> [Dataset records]
▬▬▬▬▬▬▬▬▬▬
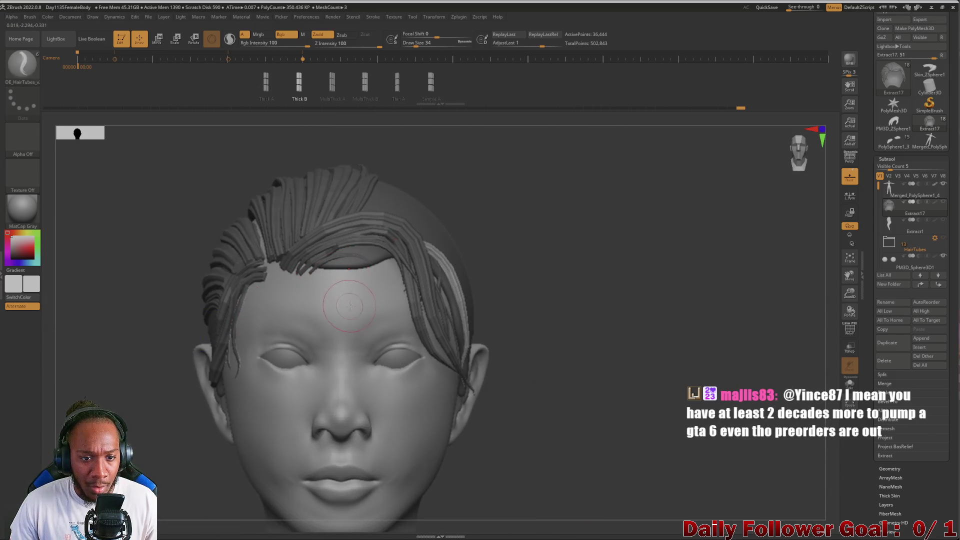
pyautogui.moveTo(345, 273); pyautogui.dragTo(405, 255)
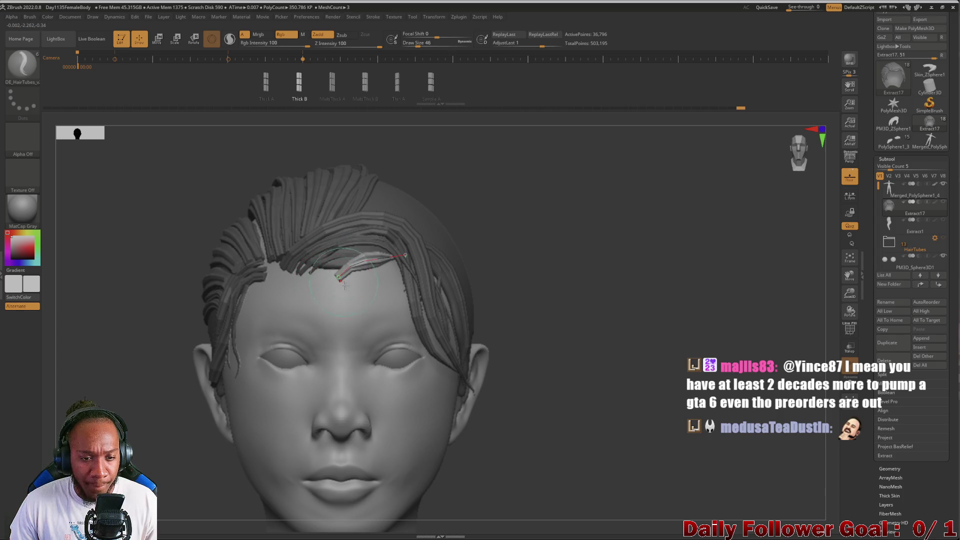
pyautogui.moveTo(420, 292); pyautogui.dragTo(473, 277)
# - Draw a strand from the forehead toward the ear, undoing and then restoring it
pyautogui.moveTo(392, 259); pyautogui.dragTo(532, 315)
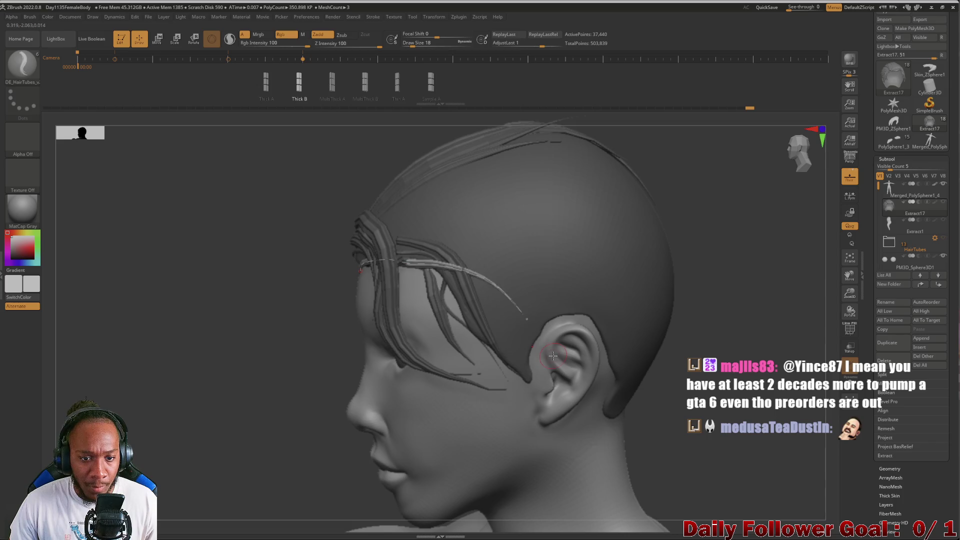
pyautogui.moveTo(159, 296); pyautogui.dragTo(147, 286)
pyautogui.press('ctrl+z')
pyautogui.press('ctrl+z')
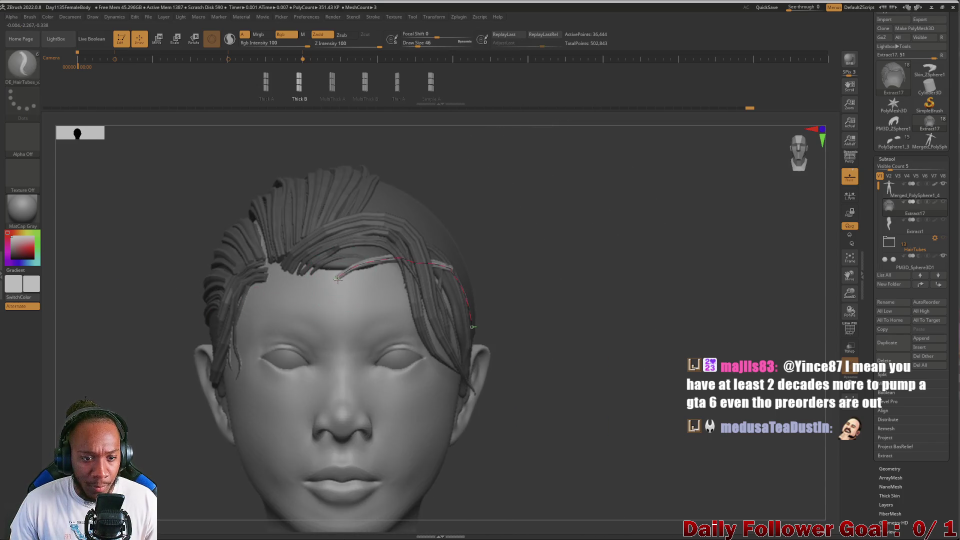
pyautogui.press('ctrl+shift+z')
pyautogui.moveTo(124, 313)
pyautogui.mouseDown()
pyautogui.moveTo(79, 364)
pyautogui.moveTo(95, 350)
pyautogui.moveTo(82, 374)
pyautogui.moveTo(133, 365)
pyautogui.mouseUp()
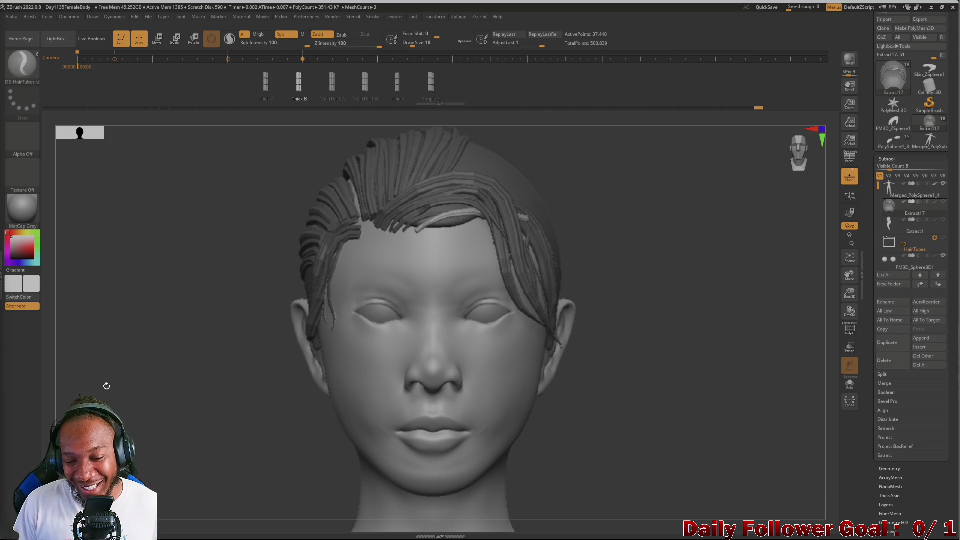
pyautogui.moveTo(198, 349)
pyautogui.mouseDown()
pyautogui.moveTo(144, 366)
pyautogui.moveTo(141, 347)
pyautogui.moveTo(111, 413)
pyautogui.moveTo(103, 368)
pyautogui.moveTo(126, 384)
pyautogui.moveTo(155, 365)
pyautogui.moveTo(150, 334)
pyautogui.moveTo(120, 380)
pyautogui.moveTo(146, 370)
pyautogui.moveTo(125, 376)
pyautogui.moveTo(154, 379)
pyautogui.moveTo(167, 404)
pyautogui.mouseUp()
pyautogui.moveTo(225, 268)
pyautogui.mouseDown()
pyautogui.moveTo(238, 223)
pyautogui.moveTo(184, 240)
pyautogui.moveTo(210, 290)
pyautogui.moveTo(182, 279)
pyautogui.moveTo(150, 291)
pyautogui.moveTo(160, 308)
pyautogui.moveTo(110, 312)
pyautogui.moveTo(119, 392)
pyautogui.moveTo(145, 358)
pyautogui.moveTo(150, 392)
pyautogui.moveTo(125, 440)
pyautogui.mouseUp()
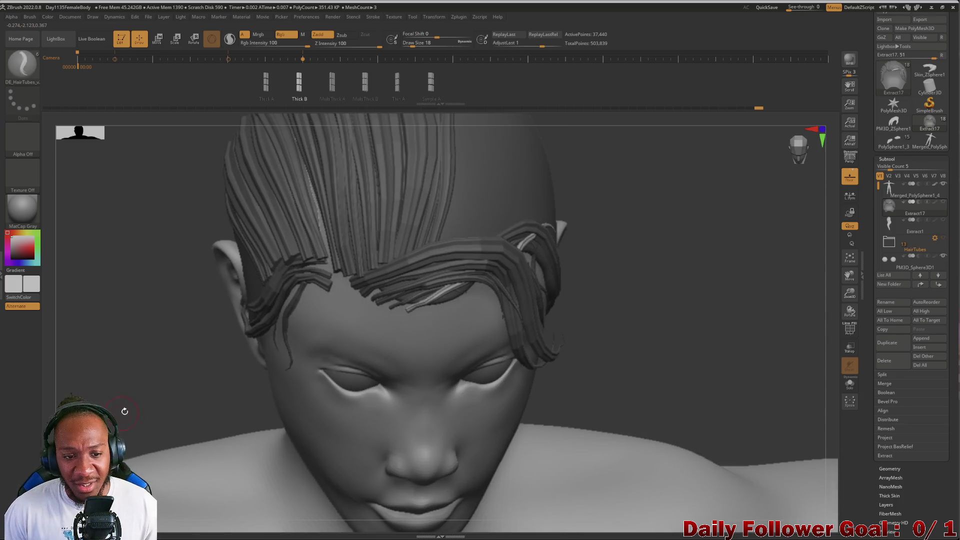
pyautogui.moveTo(172, 354)
pyautogui.mouseDown()
pyautogui.moveTo(172, 329)
pyautogui.moveTo(279, 175)
pyautogui.mouseUp()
▬▬▬▬▬▬▬▬▬▬
Would you please repeat only the lines above, beginning at the one that has "# - Draw a strand" and stopping after the one that has "pyautogui.moveTo(133, 365)", exactly and with no pictures?

# - Draw a strand from the forehead toward the ear, undoing and then restoring it
pyautogui.moveTo(392, 259); pyautogui.dragTo(532, 315)
pyautogui.moveTo(159, 296); pyautogui.dragTo(147, 286)
pyautogui.press('ctrl+z')
pyautogui.press('ctrl+z')
pyautogui.press('ctrl+shift+z')
pyautogui.moveTo(124, 313)
pyautogui.mouseDown()
pyautogui.moveTo(79, 364)
pyautogui.moveTo(95, 350)
pyautogui.moveTo(82, 374)
pyautogui.moveTo(133, 365)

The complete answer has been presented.